Please lay out as a numbered list the lines between the one holding "family: Asparagaceae" and the one holding "common name: Fjerbregne", inclusive, omitting any blank lines.

══ Data for processing ══

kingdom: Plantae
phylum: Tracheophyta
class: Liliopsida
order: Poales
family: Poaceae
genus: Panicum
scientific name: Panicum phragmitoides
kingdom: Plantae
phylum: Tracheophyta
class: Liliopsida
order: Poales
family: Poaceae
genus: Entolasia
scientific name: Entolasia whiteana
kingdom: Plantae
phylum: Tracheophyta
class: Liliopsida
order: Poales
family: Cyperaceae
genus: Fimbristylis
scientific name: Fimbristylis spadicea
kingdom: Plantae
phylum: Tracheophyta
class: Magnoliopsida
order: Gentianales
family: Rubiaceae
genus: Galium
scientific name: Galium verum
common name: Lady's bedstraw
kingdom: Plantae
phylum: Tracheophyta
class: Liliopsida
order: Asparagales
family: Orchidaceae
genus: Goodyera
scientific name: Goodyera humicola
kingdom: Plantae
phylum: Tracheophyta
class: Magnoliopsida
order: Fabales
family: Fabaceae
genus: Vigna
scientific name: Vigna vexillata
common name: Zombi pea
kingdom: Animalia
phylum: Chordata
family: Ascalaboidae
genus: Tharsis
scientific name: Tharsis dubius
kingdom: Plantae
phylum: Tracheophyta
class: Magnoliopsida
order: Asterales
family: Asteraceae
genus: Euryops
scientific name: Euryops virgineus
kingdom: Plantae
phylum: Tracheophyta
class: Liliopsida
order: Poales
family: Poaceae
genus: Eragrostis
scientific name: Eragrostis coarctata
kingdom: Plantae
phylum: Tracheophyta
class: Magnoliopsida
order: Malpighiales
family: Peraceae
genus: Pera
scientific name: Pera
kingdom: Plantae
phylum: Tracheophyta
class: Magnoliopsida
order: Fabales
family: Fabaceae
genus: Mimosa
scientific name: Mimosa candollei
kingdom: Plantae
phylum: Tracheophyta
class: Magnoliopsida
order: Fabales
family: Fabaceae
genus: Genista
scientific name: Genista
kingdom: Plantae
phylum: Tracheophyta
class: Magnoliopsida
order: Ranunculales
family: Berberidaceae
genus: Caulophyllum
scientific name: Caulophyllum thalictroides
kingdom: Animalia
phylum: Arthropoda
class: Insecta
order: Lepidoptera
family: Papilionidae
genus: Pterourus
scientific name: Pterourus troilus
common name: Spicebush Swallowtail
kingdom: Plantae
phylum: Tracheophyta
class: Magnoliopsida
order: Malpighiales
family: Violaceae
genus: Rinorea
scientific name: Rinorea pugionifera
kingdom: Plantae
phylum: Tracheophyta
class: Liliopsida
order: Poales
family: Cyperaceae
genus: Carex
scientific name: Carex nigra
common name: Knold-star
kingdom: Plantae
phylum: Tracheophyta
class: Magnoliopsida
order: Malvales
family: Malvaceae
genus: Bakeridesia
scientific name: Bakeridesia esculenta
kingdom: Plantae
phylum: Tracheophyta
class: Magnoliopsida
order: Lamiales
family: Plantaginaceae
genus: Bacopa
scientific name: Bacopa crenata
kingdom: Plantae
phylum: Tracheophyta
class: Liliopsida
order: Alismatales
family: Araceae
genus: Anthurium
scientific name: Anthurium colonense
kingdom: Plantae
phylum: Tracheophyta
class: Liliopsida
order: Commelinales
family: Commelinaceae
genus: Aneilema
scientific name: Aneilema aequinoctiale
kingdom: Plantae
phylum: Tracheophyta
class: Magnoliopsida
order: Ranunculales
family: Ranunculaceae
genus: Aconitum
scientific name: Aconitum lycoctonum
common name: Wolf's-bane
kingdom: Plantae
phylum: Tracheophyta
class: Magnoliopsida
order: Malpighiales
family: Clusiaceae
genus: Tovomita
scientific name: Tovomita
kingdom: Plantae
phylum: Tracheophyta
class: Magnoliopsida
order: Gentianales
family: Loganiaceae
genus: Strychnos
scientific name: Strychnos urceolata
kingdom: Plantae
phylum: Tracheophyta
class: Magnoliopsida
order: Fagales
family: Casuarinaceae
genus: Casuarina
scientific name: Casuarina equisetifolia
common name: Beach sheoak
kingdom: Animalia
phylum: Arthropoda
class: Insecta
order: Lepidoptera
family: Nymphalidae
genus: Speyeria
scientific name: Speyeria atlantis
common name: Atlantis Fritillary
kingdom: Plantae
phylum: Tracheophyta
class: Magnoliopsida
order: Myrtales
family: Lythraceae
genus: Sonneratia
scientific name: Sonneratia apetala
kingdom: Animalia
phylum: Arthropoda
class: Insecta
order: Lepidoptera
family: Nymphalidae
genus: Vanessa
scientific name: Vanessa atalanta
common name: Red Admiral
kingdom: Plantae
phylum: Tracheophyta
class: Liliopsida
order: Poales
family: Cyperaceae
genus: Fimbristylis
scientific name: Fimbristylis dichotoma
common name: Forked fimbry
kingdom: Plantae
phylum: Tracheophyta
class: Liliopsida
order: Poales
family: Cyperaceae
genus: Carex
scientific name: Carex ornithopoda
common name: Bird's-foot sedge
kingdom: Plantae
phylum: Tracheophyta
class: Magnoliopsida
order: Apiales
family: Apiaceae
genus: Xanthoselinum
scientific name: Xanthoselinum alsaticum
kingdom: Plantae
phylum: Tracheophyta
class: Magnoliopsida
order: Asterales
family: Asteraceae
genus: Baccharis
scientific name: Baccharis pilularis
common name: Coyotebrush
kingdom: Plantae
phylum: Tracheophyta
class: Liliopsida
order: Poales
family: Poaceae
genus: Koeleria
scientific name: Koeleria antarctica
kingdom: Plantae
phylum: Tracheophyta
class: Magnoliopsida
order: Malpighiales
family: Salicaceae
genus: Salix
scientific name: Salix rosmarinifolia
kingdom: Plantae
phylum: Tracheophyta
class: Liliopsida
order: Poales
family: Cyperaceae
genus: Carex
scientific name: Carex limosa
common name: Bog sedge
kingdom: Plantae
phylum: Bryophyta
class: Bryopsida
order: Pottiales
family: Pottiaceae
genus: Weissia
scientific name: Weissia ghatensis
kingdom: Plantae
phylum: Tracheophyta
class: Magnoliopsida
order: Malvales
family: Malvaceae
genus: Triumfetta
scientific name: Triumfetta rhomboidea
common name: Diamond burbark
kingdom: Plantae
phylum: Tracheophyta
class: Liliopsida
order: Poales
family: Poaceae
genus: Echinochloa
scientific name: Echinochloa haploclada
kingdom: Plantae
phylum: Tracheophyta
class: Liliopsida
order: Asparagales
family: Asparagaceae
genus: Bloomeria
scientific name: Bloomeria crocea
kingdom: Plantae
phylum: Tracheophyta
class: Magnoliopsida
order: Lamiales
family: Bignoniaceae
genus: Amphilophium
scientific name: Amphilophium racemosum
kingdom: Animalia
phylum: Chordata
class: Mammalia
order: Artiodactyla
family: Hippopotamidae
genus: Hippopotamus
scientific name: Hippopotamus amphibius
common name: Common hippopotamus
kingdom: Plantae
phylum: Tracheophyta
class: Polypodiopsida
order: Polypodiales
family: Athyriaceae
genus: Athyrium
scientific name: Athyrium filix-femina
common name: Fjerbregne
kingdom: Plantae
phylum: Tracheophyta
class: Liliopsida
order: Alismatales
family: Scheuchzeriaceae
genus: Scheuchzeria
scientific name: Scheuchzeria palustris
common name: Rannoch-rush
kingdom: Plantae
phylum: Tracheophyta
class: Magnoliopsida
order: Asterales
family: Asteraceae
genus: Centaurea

═══

◆ Complete response
1. family: Asparagaceae
2. genus: Bloomeria
3. scientific name: Bloomeria crocea
4. kingdom: Plantae
5. phylum: Tracheophyta
6. class: Magnoliopsida
7. order: Lamiales
8. family: Bignoniaceae
9. genus: Amphilophium
10. scientific name: Amphilophium racemosum
11. kingdom: Animalia
12. phylum: Chordata
13. class: Mammalia
14. order: Artiodactyla
15. family: Hippopotamidae
16. genus: Hippopotamus
17. scientific name: Hippopotamus amphibius
18. common name: Common hippopotamus
19. kingdom: Plantae
20. phylum: Tracheophyta
21. class: Polypodiopsida
22. order: Polypodiales
23. family: Athyriaceae
24. genus: Athyrium
25. scientific name: Athyrium filix-femina
26. common name: Fjerbregne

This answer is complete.